*PROBLEM*
From the data below, repeat everything exactly except the images.

*EXERCISE INPUTS*

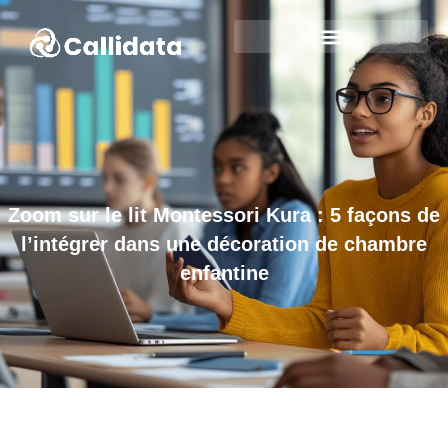
Zoom sur le lit Montessori Kura : 5 façons de
l’intégrer dans une décoration de chambre
enfantine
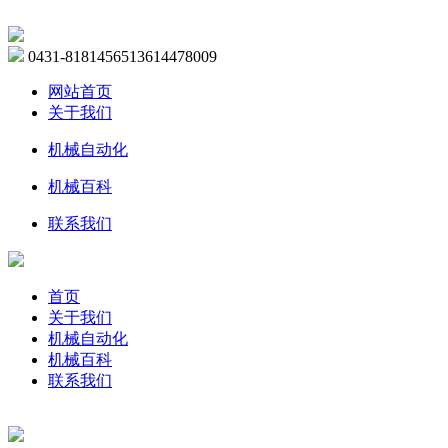
0431-81814565
13614478009
网站首页
关于我们
机械自动化
机械百科
联系我们
首页
关于我们
机械自动化
机械百科
联系我们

*EXPECTED OUTPUT*
Zoom sur le lit Montessori Kura : 5 façons de
l’intégrer dans une décoration de chambre
enfantine
0431-81814565
13614478009
网站首页
关于我们
机械自动化
机械百科
联系我们
首页
关于我们
机械自动化
机械百科
联系我们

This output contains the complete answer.